L'oeuf
Richard Ober

Nous sommes tous nés d'une mère, et le monde amniotique est un monde de fusion aquatique, un monde de totalité, clos sur lui-même, un monde de plénitude absolue.
Nous venons d'un oeuf.
C'est un doux enfermement, une prison plaisante d'où nous sommes EXPULSÉS dans une violence et une souffrance inouïe. Le terme employé pour décrire le moment où le bébé sort du ventre de sa mère est LIBÉRATION.
Que l'on médite un instant sur le fait que nous EXPULSÉS d'une prison plaisante pour être LIBÉRÉS, et le paradoxe fondamental du goût pour la réclusion volontaire ne manquera pas de s'éclairer.
L'empreinte traumatique laissée par cette expulsion-libération reste de toute évidence gravée dans le psychisme comme le sceau de douleur de l'existant.

La vie de l'esprit commence bien avant la naissance, dès la conception, dès la fécondation, dès que la semence féconde l'oeuf, dès ce moment grandiose par lequel l'humanité se perpétue; la vie de l'esprit commence par l'union charnelle du masculin et du féminin.
Mais la vie sur terre débute avec la naissance, la première respiration et la section du cordon ombilical, par cet événement unique et sans retour nous débutons notre pèlerinage sur terre.
Ce qui dépend de nous, ce qui relève de notre volonté, c'est d'accepter cette naissance, c'est d'accepter et de transcender l'épouvantable souffrance originelle, la terreur initiale, ce qui dépend de nous (mais dans quelle mesure sommes-nous assistés?) c'est d'ouvrir les yeux et de vouloir naître.
Combien nous pouvons avoir confiance dans cette vie qui nous a été donné, cela se vérifie dans l'attachement instinctif et remarquable du bébé à la vie, une telle force le porte vers l'existence que, parallèlement à la terreur initiale, nous garderons le souvenir de cet acharnement à vivre. Et, notons bien cela, acharnement qui ne dépend pas de notre volonté, mais acharnement instinctif par lequel la volonté est soutenue.
Ce courage instinctif, indomptable, cette force volcanique de vie, qui nous a déjà -TOUS- porté à survivre et à dépasser le moment terrible de la naissance, elle réside encore en nous et elle nous portera - si nous voulons bien avoir un peu de FOI- à transcender la souffrance de l'existence pour naître à nouveau, suivant la parole du Sauveur à Nicodème, de l'Esprit.

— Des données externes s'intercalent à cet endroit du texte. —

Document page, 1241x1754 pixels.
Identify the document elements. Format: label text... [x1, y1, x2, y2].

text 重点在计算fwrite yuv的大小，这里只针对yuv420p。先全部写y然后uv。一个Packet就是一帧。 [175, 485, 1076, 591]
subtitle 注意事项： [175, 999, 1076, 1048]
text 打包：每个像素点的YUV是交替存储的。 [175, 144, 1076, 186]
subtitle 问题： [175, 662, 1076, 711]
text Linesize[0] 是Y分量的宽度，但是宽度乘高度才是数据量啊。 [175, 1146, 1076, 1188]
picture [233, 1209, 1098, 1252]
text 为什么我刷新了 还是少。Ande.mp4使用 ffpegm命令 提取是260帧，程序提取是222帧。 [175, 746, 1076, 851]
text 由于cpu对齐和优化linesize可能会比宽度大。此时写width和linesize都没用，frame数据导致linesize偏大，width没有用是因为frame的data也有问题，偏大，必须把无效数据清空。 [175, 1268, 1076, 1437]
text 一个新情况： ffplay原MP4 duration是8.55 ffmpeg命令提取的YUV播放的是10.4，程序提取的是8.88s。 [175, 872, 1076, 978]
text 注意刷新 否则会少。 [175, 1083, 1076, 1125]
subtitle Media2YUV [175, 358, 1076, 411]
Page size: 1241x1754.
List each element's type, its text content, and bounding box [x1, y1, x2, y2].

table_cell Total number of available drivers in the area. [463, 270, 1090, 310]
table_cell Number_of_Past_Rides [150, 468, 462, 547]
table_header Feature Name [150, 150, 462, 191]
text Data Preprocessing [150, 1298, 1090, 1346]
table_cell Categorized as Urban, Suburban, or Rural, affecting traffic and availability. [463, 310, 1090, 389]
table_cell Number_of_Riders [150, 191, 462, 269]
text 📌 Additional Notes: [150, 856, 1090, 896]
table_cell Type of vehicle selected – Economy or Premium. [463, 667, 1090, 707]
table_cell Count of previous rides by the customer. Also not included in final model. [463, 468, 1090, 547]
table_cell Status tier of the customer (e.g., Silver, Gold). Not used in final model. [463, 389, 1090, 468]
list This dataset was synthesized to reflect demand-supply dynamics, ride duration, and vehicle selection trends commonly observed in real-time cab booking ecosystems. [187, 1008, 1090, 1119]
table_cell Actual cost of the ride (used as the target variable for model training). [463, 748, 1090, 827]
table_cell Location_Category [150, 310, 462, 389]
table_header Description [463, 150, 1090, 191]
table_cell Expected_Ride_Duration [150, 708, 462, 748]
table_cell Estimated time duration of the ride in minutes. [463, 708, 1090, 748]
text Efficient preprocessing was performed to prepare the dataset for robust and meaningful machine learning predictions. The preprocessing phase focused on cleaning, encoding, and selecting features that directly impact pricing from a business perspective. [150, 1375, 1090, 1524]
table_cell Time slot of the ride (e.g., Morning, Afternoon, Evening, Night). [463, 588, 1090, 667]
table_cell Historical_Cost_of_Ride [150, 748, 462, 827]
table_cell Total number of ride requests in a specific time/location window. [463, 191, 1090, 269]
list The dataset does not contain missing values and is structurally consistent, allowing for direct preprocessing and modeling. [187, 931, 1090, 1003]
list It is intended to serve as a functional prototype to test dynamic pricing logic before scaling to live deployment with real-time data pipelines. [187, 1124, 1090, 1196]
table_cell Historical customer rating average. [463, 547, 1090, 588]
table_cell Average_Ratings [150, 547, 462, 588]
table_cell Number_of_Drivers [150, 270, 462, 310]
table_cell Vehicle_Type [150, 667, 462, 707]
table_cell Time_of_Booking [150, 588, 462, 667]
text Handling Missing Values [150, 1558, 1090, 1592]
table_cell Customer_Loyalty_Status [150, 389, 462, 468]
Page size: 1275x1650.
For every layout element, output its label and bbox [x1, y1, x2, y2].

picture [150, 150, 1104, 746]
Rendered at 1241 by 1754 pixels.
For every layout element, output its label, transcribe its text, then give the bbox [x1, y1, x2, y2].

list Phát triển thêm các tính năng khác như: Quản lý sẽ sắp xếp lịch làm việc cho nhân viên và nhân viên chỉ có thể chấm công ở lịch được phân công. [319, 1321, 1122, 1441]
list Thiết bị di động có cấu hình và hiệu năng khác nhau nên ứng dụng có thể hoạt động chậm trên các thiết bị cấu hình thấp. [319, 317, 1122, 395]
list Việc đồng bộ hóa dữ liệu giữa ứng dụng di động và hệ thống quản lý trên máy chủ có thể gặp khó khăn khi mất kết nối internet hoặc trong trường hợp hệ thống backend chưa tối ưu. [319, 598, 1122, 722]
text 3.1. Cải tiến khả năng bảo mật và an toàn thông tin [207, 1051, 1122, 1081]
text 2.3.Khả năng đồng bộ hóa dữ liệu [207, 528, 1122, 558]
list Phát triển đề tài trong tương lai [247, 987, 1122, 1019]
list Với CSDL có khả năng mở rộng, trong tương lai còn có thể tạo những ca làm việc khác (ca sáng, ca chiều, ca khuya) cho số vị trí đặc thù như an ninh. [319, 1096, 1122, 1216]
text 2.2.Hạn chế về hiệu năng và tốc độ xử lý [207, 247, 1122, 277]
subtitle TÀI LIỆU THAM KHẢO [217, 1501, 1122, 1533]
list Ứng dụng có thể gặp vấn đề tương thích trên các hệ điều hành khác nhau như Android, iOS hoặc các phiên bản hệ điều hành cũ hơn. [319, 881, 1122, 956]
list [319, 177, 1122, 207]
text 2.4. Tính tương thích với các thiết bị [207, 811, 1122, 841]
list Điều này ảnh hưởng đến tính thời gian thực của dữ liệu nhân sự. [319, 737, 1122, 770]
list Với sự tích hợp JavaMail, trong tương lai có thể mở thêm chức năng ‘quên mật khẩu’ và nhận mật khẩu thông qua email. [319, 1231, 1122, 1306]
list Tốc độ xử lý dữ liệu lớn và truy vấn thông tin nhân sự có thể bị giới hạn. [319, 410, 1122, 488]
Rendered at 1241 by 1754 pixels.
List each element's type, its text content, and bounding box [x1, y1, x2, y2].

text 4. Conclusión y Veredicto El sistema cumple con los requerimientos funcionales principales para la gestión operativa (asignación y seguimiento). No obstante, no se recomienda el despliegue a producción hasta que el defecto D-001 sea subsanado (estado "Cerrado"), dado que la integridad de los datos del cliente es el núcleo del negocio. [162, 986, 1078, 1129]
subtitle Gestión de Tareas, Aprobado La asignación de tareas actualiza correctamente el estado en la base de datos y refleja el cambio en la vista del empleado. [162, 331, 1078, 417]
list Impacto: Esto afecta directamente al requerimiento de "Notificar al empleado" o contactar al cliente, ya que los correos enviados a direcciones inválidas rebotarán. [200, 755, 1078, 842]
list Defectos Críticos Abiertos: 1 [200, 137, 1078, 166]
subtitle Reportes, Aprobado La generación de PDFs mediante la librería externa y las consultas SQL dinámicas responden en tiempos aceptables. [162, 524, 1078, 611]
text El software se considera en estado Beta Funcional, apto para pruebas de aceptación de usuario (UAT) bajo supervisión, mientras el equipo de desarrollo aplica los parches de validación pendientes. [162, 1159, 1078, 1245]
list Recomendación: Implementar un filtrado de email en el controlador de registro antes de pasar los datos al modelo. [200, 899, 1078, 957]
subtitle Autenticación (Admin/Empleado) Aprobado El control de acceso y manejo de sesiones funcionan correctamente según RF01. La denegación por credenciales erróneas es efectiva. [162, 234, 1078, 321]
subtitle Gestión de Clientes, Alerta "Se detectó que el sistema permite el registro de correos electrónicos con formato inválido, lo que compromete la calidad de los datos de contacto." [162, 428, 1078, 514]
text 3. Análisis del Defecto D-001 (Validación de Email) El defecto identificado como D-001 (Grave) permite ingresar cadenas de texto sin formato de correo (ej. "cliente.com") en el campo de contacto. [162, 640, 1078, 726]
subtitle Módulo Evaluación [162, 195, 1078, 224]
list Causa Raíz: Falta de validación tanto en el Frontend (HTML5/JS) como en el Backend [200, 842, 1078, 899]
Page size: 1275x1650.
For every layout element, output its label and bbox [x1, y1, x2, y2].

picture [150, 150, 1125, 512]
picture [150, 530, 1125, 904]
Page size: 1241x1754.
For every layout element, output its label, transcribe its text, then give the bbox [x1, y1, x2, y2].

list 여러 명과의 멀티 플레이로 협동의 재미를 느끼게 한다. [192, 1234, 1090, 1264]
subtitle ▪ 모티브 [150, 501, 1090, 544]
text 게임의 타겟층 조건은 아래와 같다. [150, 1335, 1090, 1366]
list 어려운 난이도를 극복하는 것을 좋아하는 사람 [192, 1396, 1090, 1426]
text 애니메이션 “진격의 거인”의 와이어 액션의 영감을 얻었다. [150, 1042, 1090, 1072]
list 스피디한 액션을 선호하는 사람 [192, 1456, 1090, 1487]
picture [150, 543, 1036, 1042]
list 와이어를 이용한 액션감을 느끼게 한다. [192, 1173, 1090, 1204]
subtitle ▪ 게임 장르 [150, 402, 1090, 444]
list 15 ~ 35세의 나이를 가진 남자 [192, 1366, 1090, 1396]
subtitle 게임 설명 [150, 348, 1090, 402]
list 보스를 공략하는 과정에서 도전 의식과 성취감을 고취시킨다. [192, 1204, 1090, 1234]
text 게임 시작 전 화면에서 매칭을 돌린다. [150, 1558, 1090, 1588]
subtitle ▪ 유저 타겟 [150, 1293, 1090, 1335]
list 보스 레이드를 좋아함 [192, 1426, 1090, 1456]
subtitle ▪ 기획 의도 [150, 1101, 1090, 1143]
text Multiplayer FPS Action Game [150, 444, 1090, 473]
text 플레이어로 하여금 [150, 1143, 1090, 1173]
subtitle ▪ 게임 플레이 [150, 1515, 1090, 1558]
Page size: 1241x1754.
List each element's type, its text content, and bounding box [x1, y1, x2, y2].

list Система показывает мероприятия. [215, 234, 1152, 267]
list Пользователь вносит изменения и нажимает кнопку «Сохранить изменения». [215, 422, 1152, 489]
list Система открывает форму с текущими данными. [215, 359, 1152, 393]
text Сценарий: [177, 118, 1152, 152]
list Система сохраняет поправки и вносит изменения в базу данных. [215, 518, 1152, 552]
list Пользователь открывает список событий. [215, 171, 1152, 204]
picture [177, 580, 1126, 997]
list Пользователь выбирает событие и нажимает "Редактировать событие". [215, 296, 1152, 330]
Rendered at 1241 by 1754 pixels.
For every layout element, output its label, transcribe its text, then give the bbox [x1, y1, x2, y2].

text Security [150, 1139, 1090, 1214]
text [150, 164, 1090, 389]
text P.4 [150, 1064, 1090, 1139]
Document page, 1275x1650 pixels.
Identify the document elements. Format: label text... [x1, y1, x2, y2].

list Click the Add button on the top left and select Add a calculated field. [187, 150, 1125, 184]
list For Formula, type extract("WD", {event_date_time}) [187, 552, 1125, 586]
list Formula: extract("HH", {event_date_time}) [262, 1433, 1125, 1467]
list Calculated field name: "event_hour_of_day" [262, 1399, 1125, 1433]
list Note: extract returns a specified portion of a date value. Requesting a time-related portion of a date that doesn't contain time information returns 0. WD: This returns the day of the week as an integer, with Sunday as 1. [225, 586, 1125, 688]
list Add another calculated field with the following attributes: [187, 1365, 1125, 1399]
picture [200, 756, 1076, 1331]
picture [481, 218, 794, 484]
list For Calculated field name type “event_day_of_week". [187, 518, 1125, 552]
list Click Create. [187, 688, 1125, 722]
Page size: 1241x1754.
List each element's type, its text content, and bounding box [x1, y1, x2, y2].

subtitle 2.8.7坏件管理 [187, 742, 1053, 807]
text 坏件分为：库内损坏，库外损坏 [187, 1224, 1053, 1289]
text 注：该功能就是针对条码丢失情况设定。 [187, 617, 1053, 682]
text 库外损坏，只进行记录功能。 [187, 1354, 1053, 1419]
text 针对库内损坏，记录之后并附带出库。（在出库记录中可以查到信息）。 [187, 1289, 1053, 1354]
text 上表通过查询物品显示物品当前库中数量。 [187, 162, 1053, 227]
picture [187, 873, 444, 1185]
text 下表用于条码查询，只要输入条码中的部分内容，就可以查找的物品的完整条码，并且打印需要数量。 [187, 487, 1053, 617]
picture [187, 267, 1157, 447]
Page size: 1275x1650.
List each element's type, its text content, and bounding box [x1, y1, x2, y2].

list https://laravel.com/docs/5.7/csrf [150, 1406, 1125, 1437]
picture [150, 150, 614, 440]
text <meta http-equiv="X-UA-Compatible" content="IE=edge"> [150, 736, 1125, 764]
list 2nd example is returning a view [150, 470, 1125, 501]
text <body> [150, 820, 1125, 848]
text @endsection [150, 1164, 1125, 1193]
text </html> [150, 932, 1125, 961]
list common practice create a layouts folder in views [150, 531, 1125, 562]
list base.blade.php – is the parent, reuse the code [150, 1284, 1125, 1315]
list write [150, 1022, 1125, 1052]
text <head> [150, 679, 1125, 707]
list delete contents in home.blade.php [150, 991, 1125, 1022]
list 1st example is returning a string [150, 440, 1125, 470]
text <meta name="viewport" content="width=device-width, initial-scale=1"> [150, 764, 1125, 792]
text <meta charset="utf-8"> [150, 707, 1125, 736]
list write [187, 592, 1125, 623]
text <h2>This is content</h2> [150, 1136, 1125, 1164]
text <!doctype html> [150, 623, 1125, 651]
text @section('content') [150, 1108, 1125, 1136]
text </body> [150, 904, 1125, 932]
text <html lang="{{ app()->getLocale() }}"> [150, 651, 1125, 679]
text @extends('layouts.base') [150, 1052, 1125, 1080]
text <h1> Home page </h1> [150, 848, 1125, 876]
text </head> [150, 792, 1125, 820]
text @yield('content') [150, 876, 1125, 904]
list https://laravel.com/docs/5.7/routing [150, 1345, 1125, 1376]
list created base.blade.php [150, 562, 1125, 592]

Si la naissance selon la chair est en soi un miracle, qui devrait nous inspirer des chants d'amour pour le Créateur qui a bien voulu partager avec la créature la faculté d'engendrer, que dire alors de la naissance selon l'esprit par laquelle nous accédons à la vie même de l'Éternel?
Dans ce temps apocalyptique de nihilisme et d'apologie du suicide, sous toutes ses formes y compris religieuses, ce qui est un affreux blasphème et véritablement l'idolâtrie de Satan, dans ce temps qui a choisi de nier ou de caricaturer diaboliquement la vie éternelle, nous pouvons nous souvenir que la vie nous a déjà choisi et nous a fait surmonter une fois l'EXPULSION-LIBÉRATION pour nous mener à l'existence, nous pouvons retrouver la source volcanique de vie, nous pouvons résister de toutes nos forces au Mal qui déferle sur la terre en choisissant la vie.
Cela dépend de notre volonté, et nous en avons la force, que de refuser la régression, et de choisir de naître et de vivre.